_SHORT PROBLEM_
Rewrite the lines of every entry, changing "scientific name" to "species" and leaving everything else as it is. Don't include the pictures.

Data excerpts
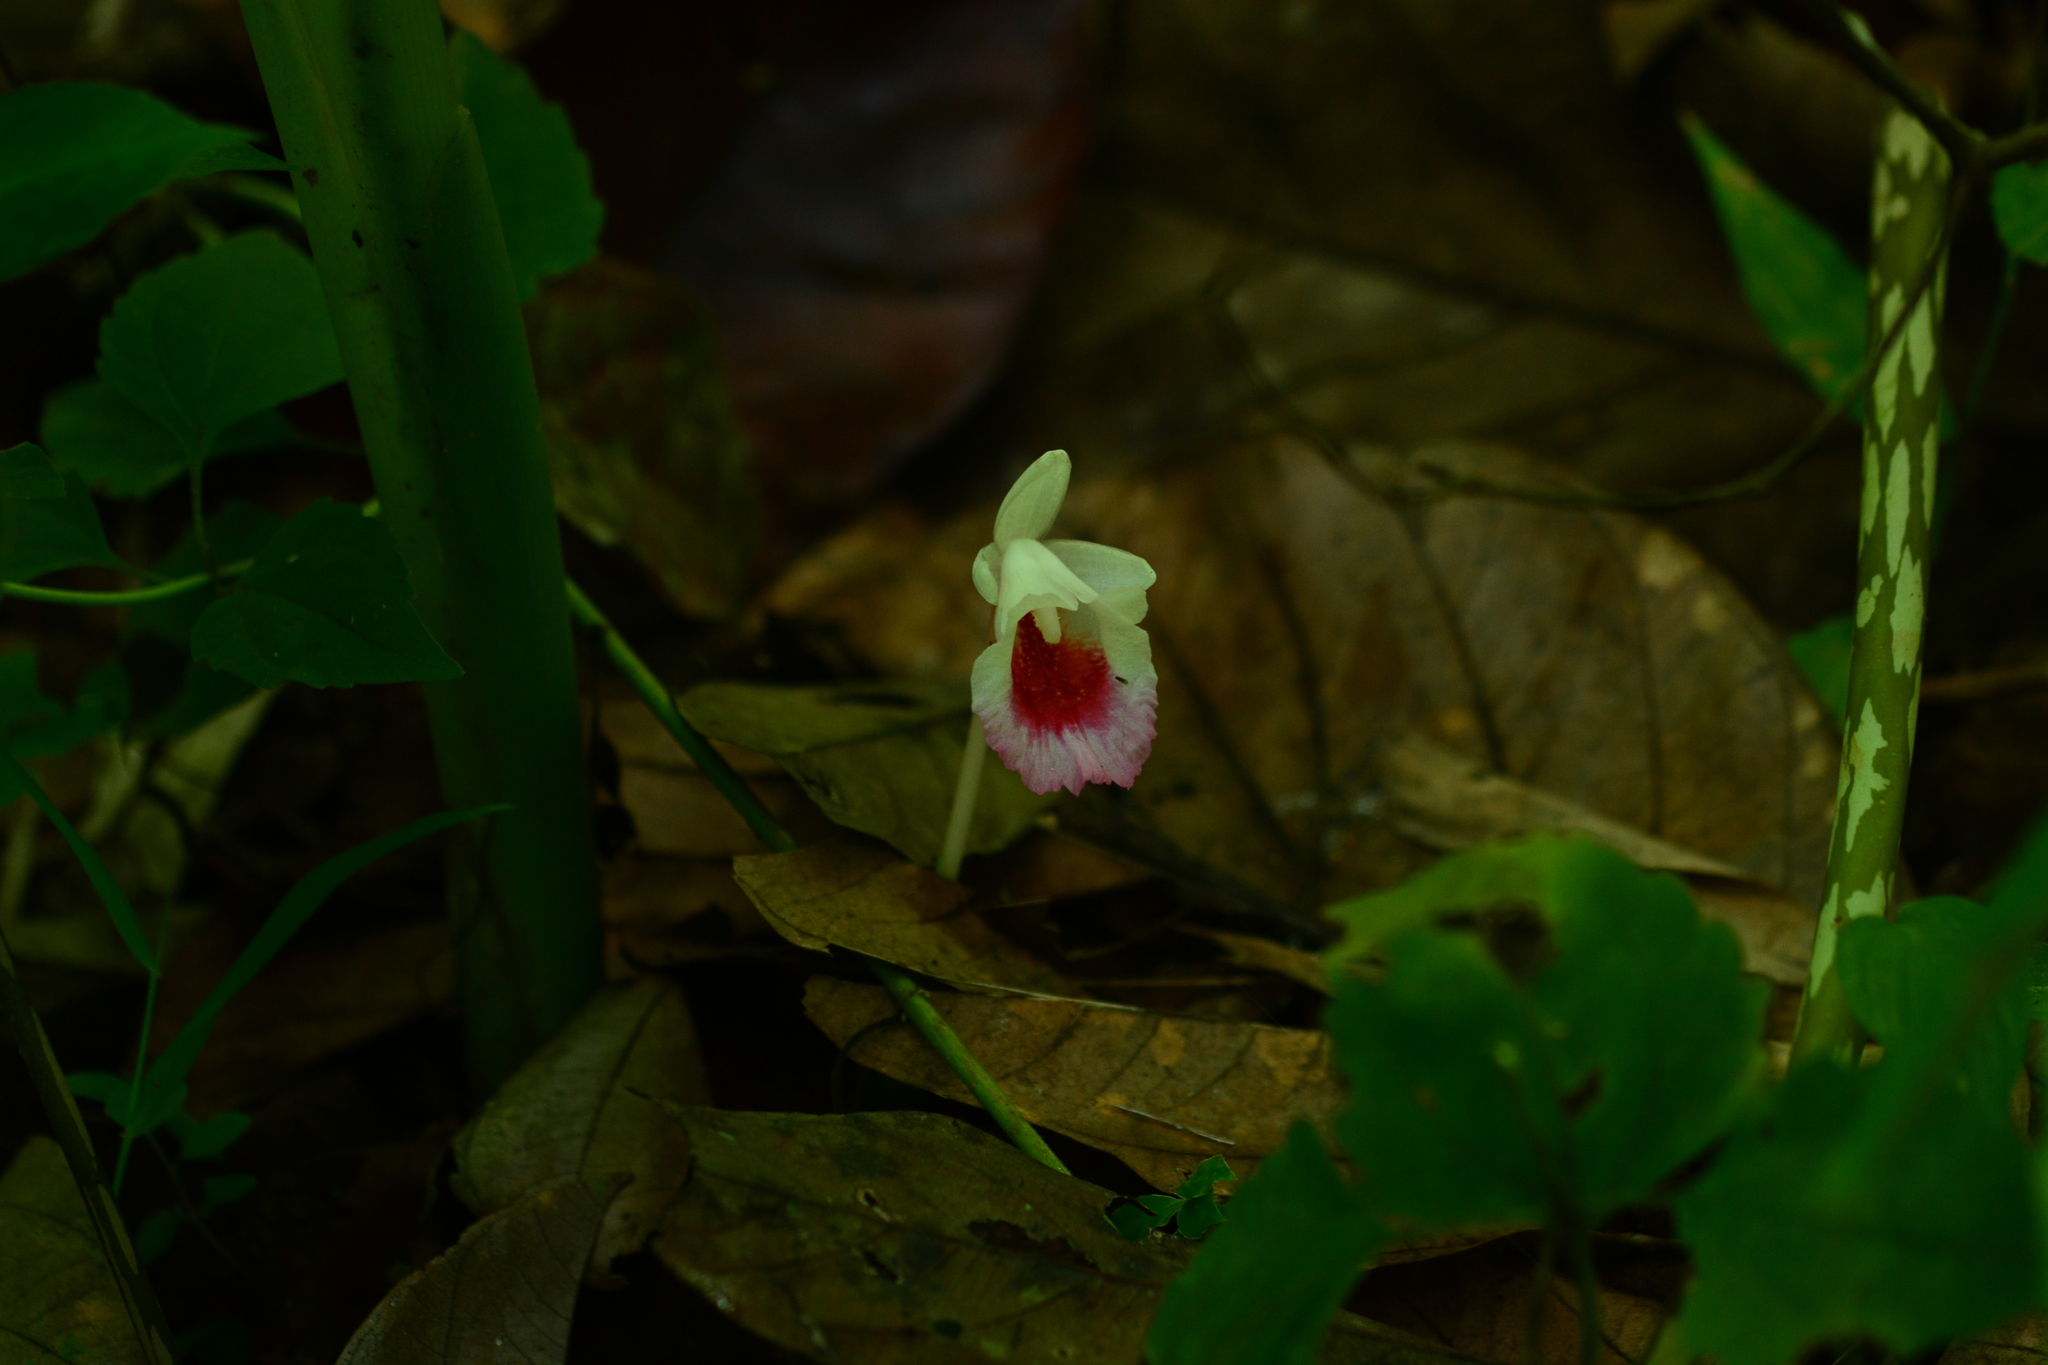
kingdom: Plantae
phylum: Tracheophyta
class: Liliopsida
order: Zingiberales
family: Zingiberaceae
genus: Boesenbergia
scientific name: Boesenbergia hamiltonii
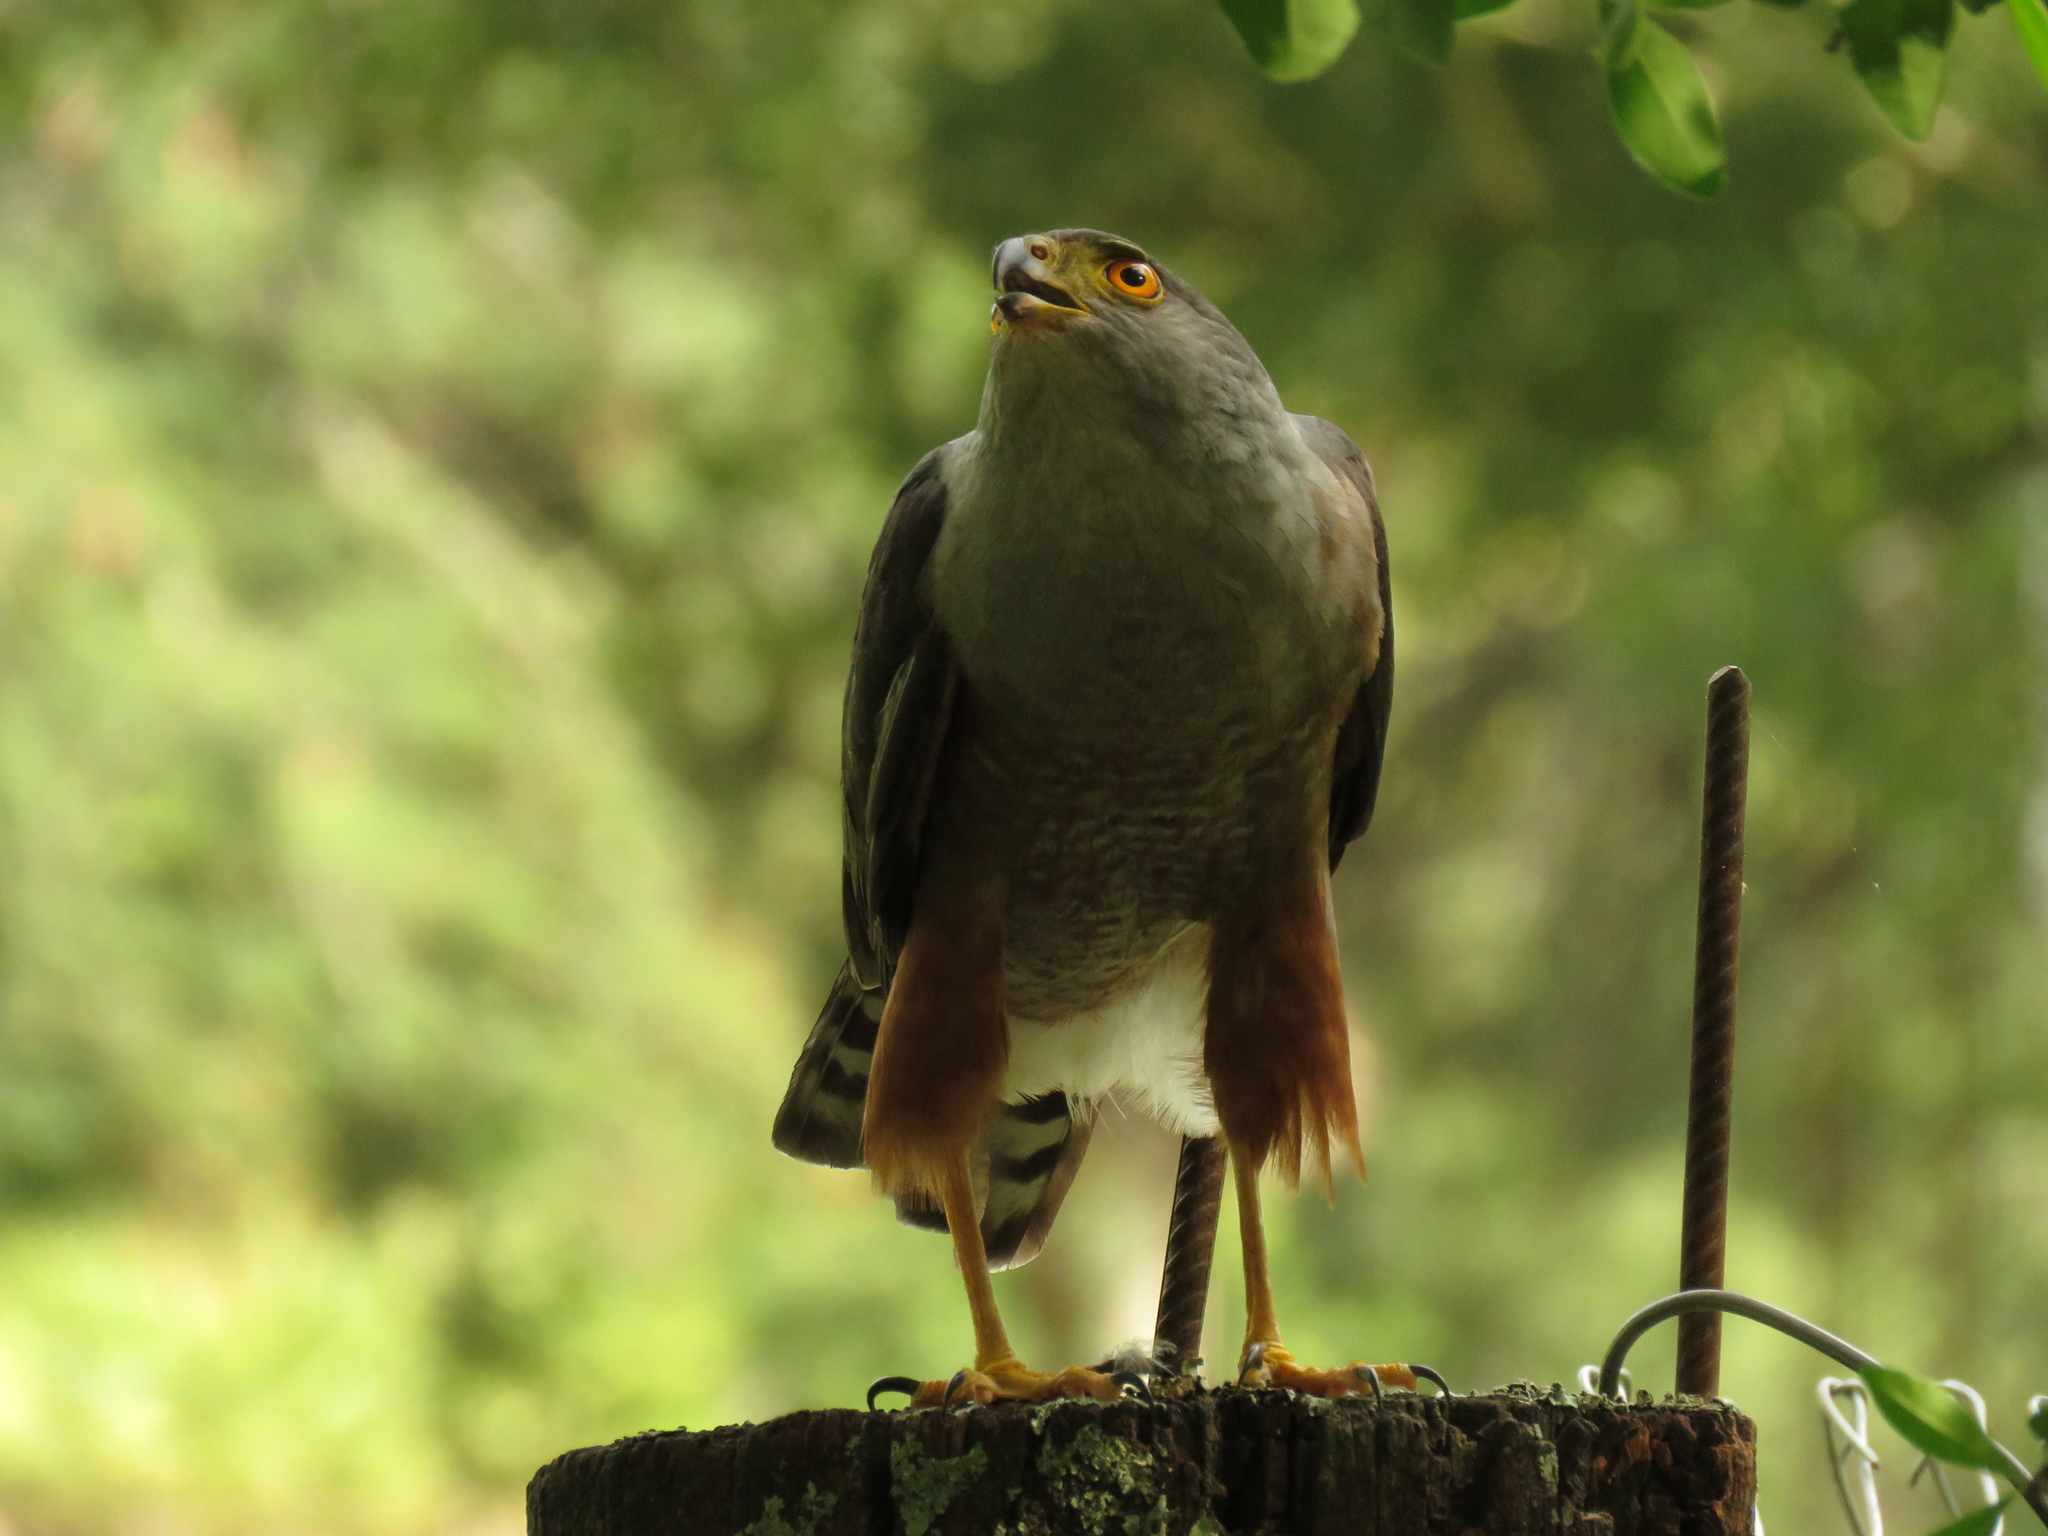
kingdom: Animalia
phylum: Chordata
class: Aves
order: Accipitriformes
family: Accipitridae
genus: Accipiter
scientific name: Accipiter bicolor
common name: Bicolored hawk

_ANSWER TO THIS PROBLEM_
kingdom: Plantae
phylum: Tracheophyta
class: Liliopsida
order: Zingiberales
family: Zingiberaceae
genus: Boesenbergia
species: Boesenbergia hamiltonii
kingdom: Animalia
phylum: Chordata
class: Aves
order: Accipitriformes
family: Accipitridae
genus: Accipiter
species: Accipiter bicolor
common name: Bicolored hawk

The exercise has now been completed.